Generalizaciones de minimos cuadrados parciales con aplicación en clasificacion supervisada

Vega-Vilca, Jose C.

Publication

Generalizaciones de minimos cuadrados parciales con aplicación en clasificacion supervisada

Vega-Vilca, Jose C.

Abstract

The development of technologies such as microarrays has generated a large amount of data. The main characteristic of this kind of data it is the large number of predictors (genes) and few observations (experiments). Thus, the data matrix X is of order n×p, where n is much smaller than p. Before using any multivariate statistical technique, such as regression and classification, to analyze the information contained in this data, we need to apply either feature selection methods and/or dimensionality reduction using orthogonal variables, in order to eliminate multicollineality among the predictor variables that can lead to severe prediction errors, as well as to a decrease of the computational burden required to build and validate the classifier. Principal component analysis (PCA) is a technique that has being used for some time to reduce the dimensionality. However, the first components that have the most variability of the data structure do not necessarily improve the prediction when it is used for regression and classification (Yeung and Ruzzo, 2001).
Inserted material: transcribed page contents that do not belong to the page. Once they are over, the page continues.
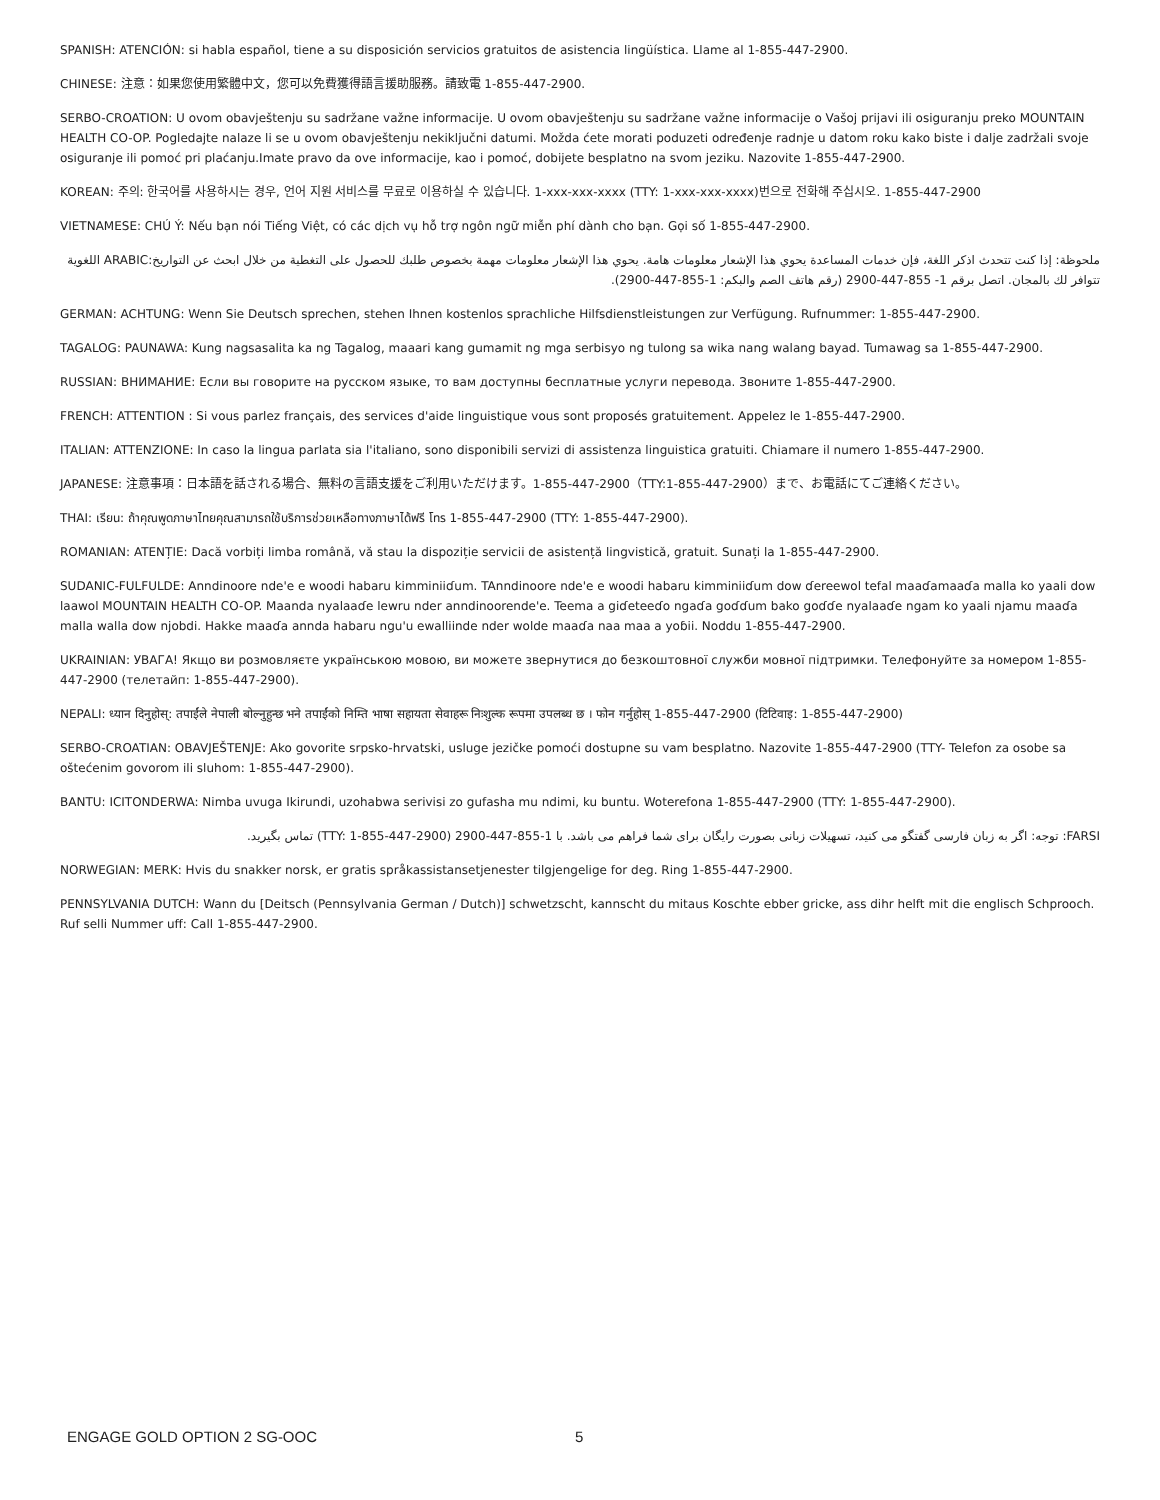SPANISH: ATENCIÓN: si habla español, tiene a su disposición servicios gratuitos de asistencia lingüística. Llame al 1-855-447-2900.
CHINESE: 注意：如果您使用繁體中文，您可以免費獲得語言援助服務。請致電 1-855-447-2900.
SERBO-CROATION: U ovom obavještenju su sadržane važne informacije. U ovom obavještenju su sadržane važne informacije o Vašoj prijavi ili osiguranju preko MOUNTAIN HEALTH CO-OP. Pogledajte nalaze li se u ovom obavještenju nekiključni datumi. Možda ćete morati poduzeti određenje radnje u datom roku kako biste i dalje zadržali svoje osiguranje ili pomoć pri plaćanju.Imate pravo da ove informacije, kao i pomoć, dobijete besplatno na svom jeziku. Nazovite 1-855-447-2900.
KOREAN: 주의: 한국어를 사용하시는 경우, 언어 지원 서비스를 무료로 이용하실 수 있습니다. 1-xxx-xxx-xxxx (TTY: 1-xxx-xxx-xxxx)번으로 전화해 주십시오. 1-855-447-2900
VIETNAMESE: CHÚ Ý: Nếu bạn nói Tiếng Việt, có các dịch vụ hỗ trợ ngôn ngữ miễn phí dành cho bạn. Gọi số 1-855-447-2900.
ملحوظة: إذا كنت تتحدث اذكر اللغة، فإن خدمات المساعدة يحوي هذا الإشعار معلومات هامة. يحوي هذا الإشعار معلومات مهمة بخصوص طلبك للحصول على التغطية من خلال ابحث عن التواريخ:ARABIC اللغوية تتوافر لك بالمجان. اتصل برقم 1- 855-447-2900 (رقم هاتف الصم والبكم: 1-855-447-2900).
GERMAN: ACHTUNG: Wenn Sie Deutsch sprechen, stehen Ihnen kostenlos sprachliche Hilfsdienstleistungen zur Verfügung. Rufnummer: 1-855-447-2900.
TAGALOG: PAUNAWA: Kung nagsasalita ka ng Tagalog, maaari kang gumamit ng mga serbisyo ng tulong sa wika nang walang bayad. Tumawag sa 1-855-447-2900.
RUSSIAN: ВНИМАНИЕ: Если вы говорите на русском языке, то вам доступны бесплатные услуги перевода. Звоните 1-855-447-2900.
FRENCH: ATTENTION : Si vous parlez français, des services d'aide linguistique vous sont proposés gratuitement. Appelez le 1-855-447-2900.
ITALIAN: ATTENZIONE: In caso la lingua parlata sia l'italiano, sono disponibili servizi di assistenza linguistica gratuiti. Chiamare il numero 1-855-447-2900.
JAPANESE: 注意事項：日本語を話される場合、無料の言語支援をご利用いただけます。1-855-447-2900（TTY:1-855-447-2900）まで、お電話にてご連絡ください。
THAI: เรียน: ถ้าคุณพูดภาษาไทยคุณสามารถใช้บริการช่วยเหลือทางภาษาได้ฟรี โทร 1-855-447-2900 (TTY: 1-855-447-2900).
ROMANIAN: ATENȚIE: Dacă vorbiți limba română, vă stau la dispoziție servicii de asistență lingvistică, gratuit. Sunați la 1-855-447-2900.
SUDANIC-FULFULDE: Anndinoore nde'e e woodi habaru kimminiiɗum. TAnndinoore nde'e e woodi habaru kimminiiɗum dow ɗereewol tefal maaɗamaaɗa malla ko yaali dow laawol MOUNTAIN HEALTH CO-OP. Maanda nyalaaɗe lewru nder anndinoorende'e. Teema a giɗeteeɗo ngaɗa goɗɗum bako goɗɗe nyalaaɗe ngam ko yaali njamu maaɗa malla walla dow njobdi. Hakke maaɗa annda habaru ngu'u ewalliinde nder wolde maaɗa naa maa a yoɓii. Noddu 1-855-447-2900.
UKRAINIAN: УВАГА! Якщо ви розмовляєте українською мовою, ви можете звернутися до безкоштовної служби мовної підтримки. Телефонуйте за номером 1-855-447-2900 (телетайп: 1-855-447-2900).
NEPALI: ध्यान दिनुहोस्: तपाईंले नेपाली बोल्नुहुन्छ भने तपाईंको निम्ति भाषा सहायता सेवाहरू निःशुल्क रूपमा उपलब्ध छ । फोन गर्नुहोस् 1-855-447-2900 (टिटिवाइ: 1-855-447-2900)
SERBO-CROATIAN: OBAVJEŠTENJE: Ako govorite srpsko-hrvatski, usluge jezičke pomoći dostupne su vam besplatno. Nazovite 1-855-447-2900 (TTY- Telefon za osobe sa oštećenim govorom ili sluhom: 1-855-447-2900).
BANTU: ICITONDERWA: Nimba uvuga Ikirundi, uzohabwa serivisi zo gufasha mu ndimi, ku buntu. Woterefona 1-855-447-2900 (TTY: 1-855-447-2900).
FARSI: توجه: اگر به زبان فارسی گفتگو می کنید، تسهیلات زبانی بصورت رایگان برای شما فراهم می باشد. با 1-855-447-2900 (TTY: 1-855-447-2900) تماس بگیرید.
NORWEGIAN: MERK: Hvis du snakker norsk, er gratis språkassistansetjenester tilgjengelige for deg. Ring 1-855-447-2900.
PENNSYLVANIA DUTCH: Wann du [Deitsch (Pennsylvania German / Dutch)] schwetzscht, kannscht du mitaus Koschte ebber gricke, ass dihr helft mit die englisch Schprooch. Ruf selli Nummer uff: Call 1-855-447-2900.
ENGAGE GOLD OPTION 2 SG-OOC 5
Partial least squares (PLS), introduced by Wold (1975), was an important contribution to reduce dimensionality in a regression context using orthogonal components. The certainty that first PLS components improve the prediction has made PLS a widely technique used particularly in the area of chemistry, known as Chemometrics. Nguyen and Rocke (2002), working on supervised classification methods for microarray data, reduced the dimensionality by applying first feature selection using statistical techniques such as difference of means and analysis of variance, after which they applied PLS regression considering the vector of classes ( a categorical variable) as a response vector (continuous variable). This procedure is not adequate since the predictions are not necessarily integers and they must be rounded up, losing accuracy. In spite of these shortcomings, regression PLS yields reasonable results. In this thesis work we implement generalizations of regression PLS as a dimensionality reduction technique to be applied in supervised classification. We extend a technique introduced by Bastien et al. (2002), who combined PLS with ordinal logistic regression.